▶ _PAGE TEXT_
I know very little about England in this era, I'm just familiar with the effects of small population base on somebody's tree (mine looks like spaghetti). laugh  Not sure if a category would answer for what I perceive you want.

by Danielle Liard G2G6 Pilot (729k points)
selected by Melissa Kelly
The scope of the Magna Carta Project (from it's inception) is the direct relationship trails between colonial Gateway Ancestors  (200+ Gateways as documented in Douglas Richardson, ''Magna Carta Ancestry'') and one or more Magna Carta surety barons.  For project purposes these documented lineages do not extend past the Gateway Ancestor. Gateway Ancestors are often directly related to more than one surety baron.  There are both project templates and categories specifically for these Richardson documented Gateway Ancestors and their validated lineages.

What you seem to be referring to appears to be the earliest common ancestors that are directly related to all (15) of the surety barons with lines to a present day descendant.  This is outside the scope of the Magna Carta Project.  

I hope that I understood your question correctly.

▶ _ENTRIES SUPPLIED_
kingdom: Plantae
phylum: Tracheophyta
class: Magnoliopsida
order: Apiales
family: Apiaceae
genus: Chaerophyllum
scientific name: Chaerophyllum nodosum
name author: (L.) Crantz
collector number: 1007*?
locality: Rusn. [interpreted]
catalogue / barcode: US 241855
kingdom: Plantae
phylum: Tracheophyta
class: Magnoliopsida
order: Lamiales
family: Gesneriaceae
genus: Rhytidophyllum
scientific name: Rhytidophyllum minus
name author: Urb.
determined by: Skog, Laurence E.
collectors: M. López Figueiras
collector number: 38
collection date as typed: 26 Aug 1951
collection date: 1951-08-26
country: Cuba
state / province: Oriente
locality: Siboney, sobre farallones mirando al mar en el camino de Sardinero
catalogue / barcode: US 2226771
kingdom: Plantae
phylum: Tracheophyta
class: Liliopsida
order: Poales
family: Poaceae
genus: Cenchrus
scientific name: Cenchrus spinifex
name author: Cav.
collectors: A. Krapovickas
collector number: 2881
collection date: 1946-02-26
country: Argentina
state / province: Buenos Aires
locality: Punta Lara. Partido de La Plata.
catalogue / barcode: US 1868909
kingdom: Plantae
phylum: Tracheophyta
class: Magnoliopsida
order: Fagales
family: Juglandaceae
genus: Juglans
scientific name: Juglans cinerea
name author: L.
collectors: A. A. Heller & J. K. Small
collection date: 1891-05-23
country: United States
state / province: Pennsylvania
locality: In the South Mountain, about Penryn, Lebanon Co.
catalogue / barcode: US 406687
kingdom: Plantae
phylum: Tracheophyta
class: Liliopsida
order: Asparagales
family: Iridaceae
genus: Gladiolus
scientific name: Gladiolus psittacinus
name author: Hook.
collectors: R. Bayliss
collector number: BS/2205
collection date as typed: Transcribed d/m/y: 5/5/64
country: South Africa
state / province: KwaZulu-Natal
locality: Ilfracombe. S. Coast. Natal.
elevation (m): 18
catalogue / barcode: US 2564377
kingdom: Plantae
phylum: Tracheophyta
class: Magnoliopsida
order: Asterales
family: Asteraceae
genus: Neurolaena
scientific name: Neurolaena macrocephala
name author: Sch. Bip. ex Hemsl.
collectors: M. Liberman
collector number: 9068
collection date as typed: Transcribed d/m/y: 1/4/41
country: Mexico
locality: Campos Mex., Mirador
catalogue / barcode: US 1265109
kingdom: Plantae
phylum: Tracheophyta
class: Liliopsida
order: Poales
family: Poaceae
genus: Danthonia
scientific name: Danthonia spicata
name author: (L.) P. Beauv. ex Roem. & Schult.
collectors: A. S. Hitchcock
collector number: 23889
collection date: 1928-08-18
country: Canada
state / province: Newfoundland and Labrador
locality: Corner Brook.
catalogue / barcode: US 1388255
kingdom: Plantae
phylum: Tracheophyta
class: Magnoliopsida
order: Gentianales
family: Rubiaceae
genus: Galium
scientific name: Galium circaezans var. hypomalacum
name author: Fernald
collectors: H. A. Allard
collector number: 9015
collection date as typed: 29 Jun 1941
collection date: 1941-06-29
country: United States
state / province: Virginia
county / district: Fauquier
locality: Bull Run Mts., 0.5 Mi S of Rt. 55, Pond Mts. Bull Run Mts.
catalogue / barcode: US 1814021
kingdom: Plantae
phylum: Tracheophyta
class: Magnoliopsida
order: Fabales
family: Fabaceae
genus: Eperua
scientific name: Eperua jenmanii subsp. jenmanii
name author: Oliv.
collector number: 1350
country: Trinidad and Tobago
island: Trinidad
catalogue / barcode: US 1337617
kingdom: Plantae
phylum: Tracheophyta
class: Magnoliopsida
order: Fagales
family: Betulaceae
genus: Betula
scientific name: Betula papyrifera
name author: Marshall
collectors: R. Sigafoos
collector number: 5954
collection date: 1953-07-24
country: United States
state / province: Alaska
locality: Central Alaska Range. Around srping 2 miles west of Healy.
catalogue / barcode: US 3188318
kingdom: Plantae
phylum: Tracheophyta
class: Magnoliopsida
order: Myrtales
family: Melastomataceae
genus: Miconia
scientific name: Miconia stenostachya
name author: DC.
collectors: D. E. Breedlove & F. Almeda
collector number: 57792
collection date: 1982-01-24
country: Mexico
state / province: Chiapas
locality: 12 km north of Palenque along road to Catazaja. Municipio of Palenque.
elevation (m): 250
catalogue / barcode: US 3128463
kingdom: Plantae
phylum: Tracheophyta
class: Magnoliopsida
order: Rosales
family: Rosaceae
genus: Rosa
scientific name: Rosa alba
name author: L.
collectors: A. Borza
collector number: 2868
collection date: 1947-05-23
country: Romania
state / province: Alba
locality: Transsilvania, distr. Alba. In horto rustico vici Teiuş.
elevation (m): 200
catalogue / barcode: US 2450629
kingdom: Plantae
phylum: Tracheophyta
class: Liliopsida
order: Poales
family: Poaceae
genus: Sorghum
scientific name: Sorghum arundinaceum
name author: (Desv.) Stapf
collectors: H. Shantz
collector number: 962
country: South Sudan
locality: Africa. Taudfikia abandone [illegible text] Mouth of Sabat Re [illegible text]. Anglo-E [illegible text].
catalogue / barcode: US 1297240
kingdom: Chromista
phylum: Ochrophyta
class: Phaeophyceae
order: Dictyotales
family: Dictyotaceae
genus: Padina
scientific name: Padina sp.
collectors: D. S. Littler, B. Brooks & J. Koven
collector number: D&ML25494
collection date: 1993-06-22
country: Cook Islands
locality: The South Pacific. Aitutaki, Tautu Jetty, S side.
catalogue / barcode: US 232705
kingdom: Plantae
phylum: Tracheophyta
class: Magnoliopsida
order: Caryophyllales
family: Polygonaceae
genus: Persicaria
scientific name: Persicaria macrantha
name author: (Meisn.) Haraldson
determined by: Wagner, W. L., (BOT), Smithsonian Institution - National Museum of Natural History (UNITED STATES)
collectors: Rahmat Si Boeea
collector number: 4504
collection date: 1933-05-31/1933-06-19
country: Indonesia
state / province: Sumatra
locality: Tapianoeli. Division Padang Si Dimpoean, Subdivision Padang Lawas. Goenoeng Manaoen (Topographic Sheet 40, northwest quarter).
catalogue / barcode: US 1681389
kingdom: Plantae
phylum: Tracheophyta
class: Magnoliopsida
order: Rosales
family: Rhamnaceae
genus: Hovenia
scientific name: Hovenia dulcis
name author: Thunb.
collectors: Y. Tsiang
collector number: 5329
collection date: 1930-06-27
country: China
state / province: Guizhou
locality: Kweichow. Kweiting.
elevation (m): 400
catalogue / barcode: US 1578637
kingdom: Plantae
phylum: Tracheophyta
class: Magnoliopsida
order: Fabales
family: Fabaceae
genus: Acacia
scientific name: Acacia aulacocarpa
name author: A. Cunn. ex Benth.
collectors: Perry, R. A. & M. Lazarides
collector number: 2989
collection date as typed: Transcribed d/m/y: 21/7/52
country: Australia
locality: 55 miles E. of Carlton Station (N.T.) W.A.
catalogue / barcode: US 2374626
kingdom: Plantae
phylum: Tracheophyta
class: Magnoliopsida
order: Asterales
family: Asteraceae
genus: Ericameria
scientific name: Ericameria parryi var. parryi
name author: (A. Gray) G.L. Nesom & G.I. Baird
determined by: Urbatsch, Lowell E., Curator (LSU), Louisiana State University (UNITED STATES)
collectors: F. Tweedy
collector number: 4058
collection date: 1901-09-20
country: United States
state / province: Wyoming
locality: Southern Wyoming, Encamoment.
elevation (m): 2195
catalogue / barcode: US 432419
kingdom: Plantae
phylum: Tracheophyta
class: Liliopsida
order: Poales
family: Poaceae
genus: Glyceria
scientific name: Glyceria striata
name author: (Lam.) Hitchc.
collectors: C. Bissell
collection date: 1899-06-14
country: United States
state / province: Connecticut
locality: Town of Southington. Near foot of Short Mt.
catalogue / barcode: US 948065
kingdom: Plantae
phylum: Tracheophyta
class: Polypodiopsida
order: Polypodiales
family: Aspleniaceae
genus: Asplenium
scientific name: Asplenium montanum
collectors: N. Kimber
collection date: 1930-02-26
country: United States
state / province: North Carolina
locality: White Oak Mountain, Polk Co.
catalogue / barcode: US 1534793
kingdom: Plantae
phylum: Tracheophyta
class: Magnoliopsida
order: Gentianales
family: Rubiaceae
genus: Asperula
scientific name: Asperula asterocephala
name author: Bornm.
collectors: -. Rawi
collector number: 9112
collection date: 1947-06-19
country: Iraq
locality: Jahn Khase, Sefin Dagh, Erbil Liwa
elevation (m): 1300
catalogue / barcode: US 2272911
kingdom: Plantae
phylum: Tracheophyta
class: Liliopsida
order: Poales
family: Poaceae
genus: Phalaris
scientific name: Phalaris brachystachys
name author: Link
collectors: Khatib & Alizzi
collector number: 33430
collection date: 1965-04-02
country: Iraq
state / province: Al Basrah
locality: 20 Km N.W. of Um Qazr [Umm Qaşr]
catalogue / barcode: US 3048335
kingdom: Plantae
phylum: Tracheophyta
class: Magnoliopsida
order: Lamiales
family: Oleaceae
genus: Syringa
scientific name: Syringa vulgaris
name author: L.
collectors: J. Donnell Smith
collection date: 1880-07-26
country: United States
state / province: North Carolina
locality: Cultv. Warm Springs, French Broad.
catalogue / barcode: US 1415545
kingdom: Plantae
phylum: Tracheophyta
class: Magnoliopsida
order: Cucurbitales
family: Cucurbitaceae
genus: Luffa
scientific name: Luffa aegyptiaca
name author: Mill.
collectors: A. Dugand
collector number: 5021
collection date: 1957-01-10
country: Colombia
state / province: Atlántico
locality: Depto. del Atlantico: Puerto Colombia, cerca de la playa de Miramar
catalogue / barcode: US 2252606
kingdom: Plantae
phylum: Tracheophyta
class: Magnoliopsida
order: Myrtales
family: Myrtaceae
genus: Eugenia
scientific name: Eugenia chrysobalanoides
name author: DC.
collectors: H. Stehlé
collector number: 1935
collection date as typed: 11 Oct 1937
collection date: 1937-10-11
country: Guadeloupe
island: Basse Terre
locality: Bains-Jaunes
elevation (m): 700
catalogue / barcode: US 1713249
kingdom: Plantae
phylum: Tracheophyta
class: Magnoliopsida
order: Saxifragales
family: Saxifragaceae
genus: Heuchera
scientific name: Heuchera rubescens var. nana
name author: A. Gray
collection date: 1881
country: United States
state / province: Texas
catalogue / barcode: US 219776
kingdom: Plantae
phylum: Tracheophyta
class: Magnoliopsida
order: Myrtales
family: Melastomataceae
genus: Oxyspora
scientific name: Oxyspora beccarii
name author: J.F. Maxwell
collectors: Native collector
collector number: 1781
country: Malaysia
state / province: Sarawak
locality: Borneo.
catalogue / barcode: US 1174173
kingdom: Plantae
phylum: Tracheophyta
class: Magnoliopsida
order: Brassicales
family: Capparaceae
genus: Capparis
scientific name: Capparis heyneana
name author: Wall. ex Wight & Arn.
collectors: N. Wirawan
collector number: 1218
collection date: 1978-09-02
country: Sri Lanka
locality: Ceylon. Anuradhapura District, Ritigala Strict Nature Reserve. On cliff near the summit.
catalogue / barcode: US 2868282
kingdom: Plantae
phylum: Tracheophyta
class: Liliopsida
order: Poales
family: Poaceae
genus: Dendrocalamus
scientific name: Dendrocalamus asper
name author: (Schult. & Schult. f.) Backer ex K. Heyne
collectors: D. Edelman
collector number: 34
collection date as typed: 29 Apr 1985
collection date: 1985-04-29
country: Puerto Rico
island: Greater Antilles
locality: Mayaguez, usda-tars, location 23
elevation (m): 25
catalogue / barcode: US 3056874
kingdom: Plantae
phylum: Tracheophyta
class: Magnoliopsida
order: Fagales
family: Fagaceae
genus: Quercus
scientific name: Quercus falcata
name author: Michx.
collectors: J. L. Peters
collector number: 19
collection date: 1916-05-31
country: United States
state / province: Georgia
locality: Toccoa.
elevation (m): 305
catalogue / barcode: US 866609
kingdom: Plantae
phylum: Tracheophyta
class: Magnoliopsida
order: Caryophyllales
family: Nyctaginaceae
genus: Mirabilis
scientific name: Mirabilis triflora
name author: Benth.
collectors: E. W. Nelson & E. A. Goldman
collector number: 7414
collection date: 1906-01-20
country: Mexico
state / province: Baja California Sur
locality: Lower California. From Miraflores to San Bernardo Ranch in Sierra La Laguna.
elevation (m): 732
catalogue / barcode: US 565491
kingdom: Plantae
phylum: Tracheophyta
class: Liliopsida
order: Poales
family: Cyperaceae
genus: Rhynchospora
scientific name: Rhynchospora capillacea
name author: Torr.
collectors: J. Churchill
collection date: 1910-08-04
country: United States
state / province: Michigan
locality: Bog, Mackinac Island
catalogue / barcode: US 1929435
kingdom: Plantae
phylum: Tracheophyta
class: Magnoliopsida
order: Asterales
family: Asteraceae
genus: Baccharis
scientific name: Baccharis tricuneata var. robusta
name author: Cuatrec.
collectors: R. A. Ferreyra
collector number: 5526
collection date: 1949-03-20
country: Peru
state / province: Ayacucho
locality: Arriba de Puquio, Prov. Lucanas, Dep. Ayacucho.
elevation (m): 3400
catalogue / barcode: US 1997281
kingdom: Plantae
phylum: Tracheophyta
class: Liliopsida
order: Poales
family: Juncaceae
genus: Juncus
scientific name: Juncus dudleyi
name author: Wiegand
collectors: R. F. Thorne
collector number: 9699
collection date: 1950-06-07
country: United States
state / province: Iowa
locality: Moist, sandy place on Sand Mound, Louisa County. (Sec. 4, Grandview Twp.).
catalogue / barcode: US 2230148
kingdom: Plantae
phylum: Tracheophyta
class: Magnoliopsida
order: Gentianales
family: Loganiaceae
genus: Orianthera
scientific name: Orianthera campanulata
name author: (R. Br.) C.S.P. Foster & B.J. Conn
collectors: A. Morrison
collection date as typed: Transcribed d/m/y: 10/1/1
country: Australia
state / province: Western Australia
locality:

▶ _INSTRUCTIONS_
A. Duplicate the Magna Carta Project post word for word, starting at "by Danielle Liard" and ending at "Magna Carta Project.".
B. Answer these from the Magna Carta Project post:
(i) How many Gateway Ancestors does Douglas Richardson's "Magna Carta Ancestry" document?
(ii) How many surety barons are mentioned in the paragraph about earliest common ancestors?
(iii) Who selected the answer?
C. Put this sentence from the Magna Carta Project post into Spanish: "This is outside the scope of the Magna Carta Project."
The material was taken from a separate source.

▶ _RESULTS FOR THE EXERCISE_
A.
by Danielle Liard G2G6 Pilot (729k points)
selected by Melissa Kelly
The scope of the Magna Carta Project (from it's inception) is the direct relationship trails between colonial Gateway Ancestors  (200+ Gateways as documented in Douglas Richardson, ''Magna Carta Ancestry'') and one or more Magna Carta surety barons.  For project purposes these documented lineages do not extend past the Gateway Ancestor. Gateway Ancestors are often directly related to more than one surety baron.  There are both project templates and categories specifically for these Richardson documented Gateway Ancestors and their validated lineages.

What you seem to be referring to appears to be the earliest common ancestors that are directly related to all (15) of the surety barons with lines to a present day descendant.  This is outside the scope of the Magna Carta Project.

B.
(i) More than 200 (200+).
(ii) 15.
(iii) Melissa Kelly.

C. Esto está fuera del alcance del Proyecto Carta Magna.